Babler und Schwertner sind sich sicher. Diese Eskalation wird gewollt. Leicht wären die Flüchtlinge anderswo menschenwürdig unterzubringen. Ein paar Kilometer weiter in Baden stünden zwei Pflegeheime leer, bei denen man nur die Betten überziehen müsste. Aber von Traiskirchen soll ein Signal ausgesendet werden: Ihr seid hier nicht willkommen, eine Flucht nach Österreich lohnt sich nicht. Dafür wird eine humanitäre Katastrophe in Kauf genommen. In und um das Lager Traiskirchen ist Österreich ein „failed state“ - ein gescheiterter Staat. Tatsächlich herrschen im jordanischen Flüchtlingscamp Saatari mit 80.000 Einwohnern weniger dramatische Zustände (ORF.at hatte berichtet).

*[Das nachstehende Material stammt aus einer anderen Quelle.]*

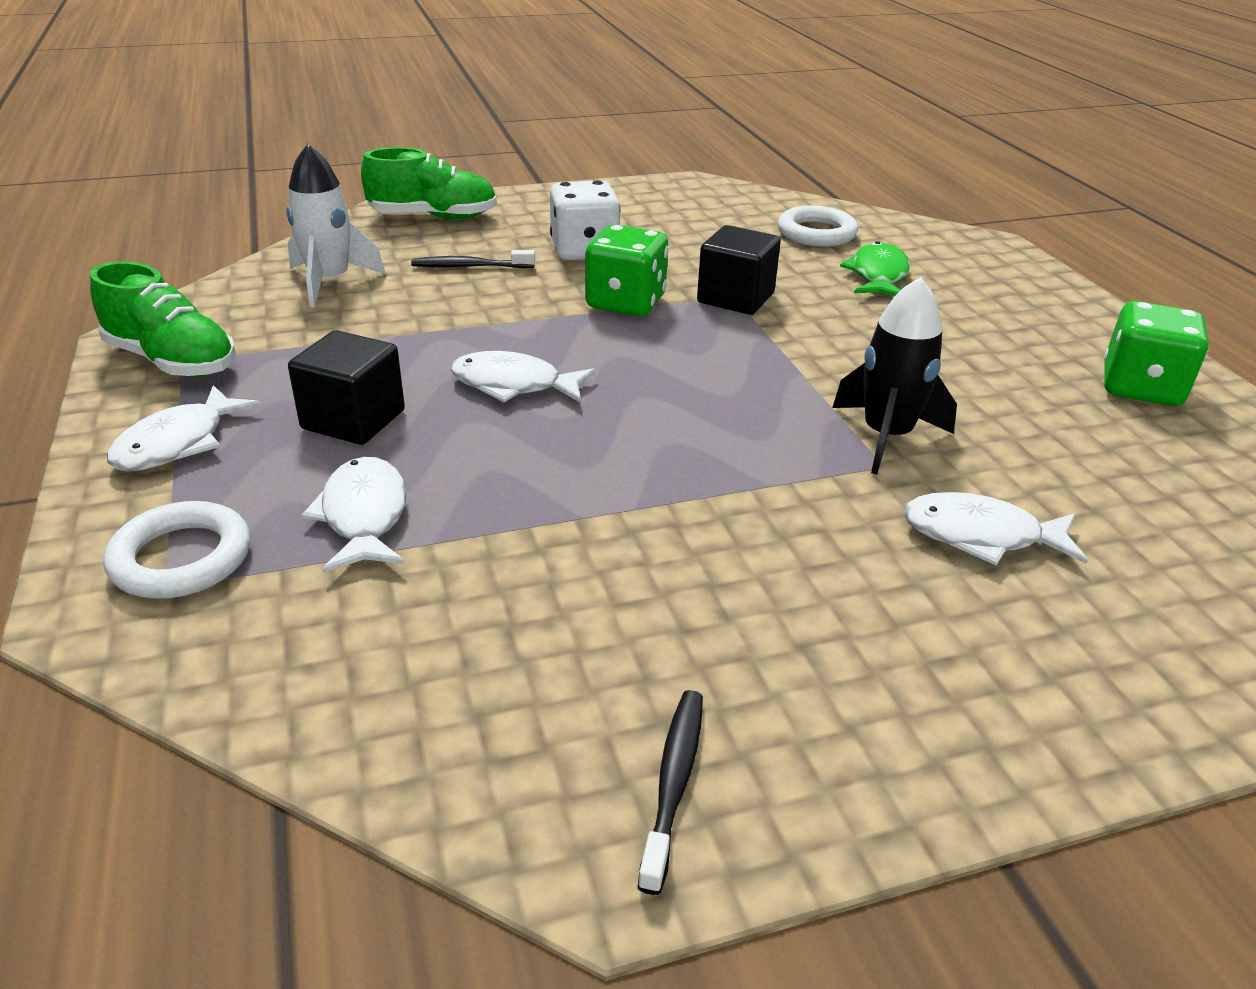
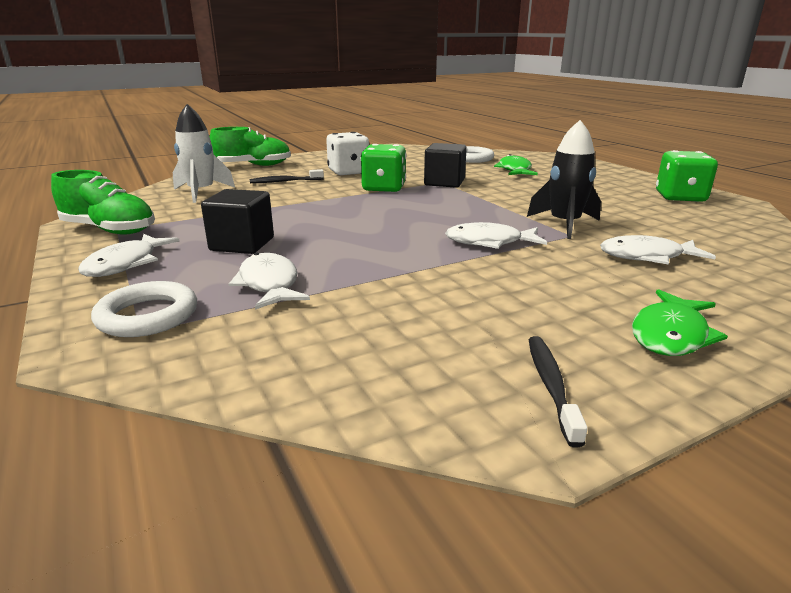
camera: 10 degrees left, 10 degrees down
white fish [450,351,596,403] -> white fish moved to [445,222,547,249]
none -> green fish [632,289,728,356]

Eindrücke aus dem Flüchtlingslager Traiskirchen

ORF.at/Roland Winkler

Der Traiskirchner Bürgermeister Andreas Babler vor dem Flüchtlingslager

Als Journalist kann man sich rund um das Lager kaum fortbewegen. Man wird umringt von Menschen, die ihre Geschichte erzählen wollen. Von den Verwandten, die in Syrien und im Irak getötet wurden: „Mein Bruder wurde erschossen.“ Von der gefährlichen Flucht auf einem völlig überfüllten Boot: „Wir haben acht Stunden lang dem Tod in die Augen gesehen.“ Vom brennenden Wunsch, das Asylverfahren möge bald abgeschlossen sein, damit die Frau und das Kind auf sicherem Weg nachkommen können.

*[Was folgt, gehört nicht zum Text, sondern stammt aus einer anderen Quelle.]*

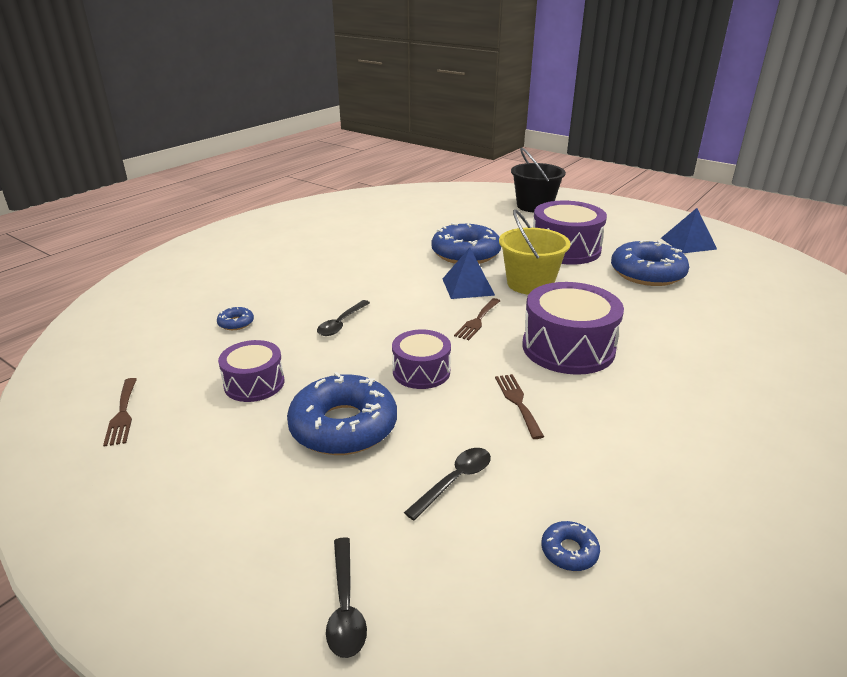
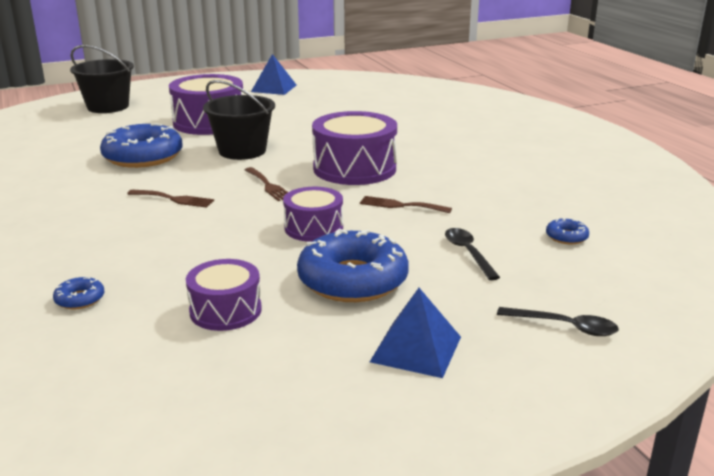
camera: 60 degrees left, 5 degrees down
brown fork [103,378,137,446] -> brown fork moved to [127,189,214,208]
black spoon [317,300,370,336] -> none
blue pyramid [443,248,495,299] -> blue pyramid moved to [370,288,461,378]
yellow bucket [499,209,571,294] -> black bucket [203,80,275,160]
blue donut [611,240,689,286] -> none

„Wir wissen, dass das nicht Österreich ist“

Gleichzeitig versuchen die Asylwerber, nicht den Mut zu verlieren. „Wir müssen auch lachen, sonst überleben wir das hier nicht“, sagt einer und bietet eine Zigarette an. Und mehrfach werden bestürzte Beobachter und Helfer während eines zweistündigen Aufenthalts von den geflohenen Menschen sogar noch getröstet: „Keine Angst, wir wissen schon, dass das hier nicht Österreich ist. Österreich ist das da draußen.“ Sie zeigen durch den Zaun auf das nächste Auto, aus dem Hilfsgüter ausgeladen werden.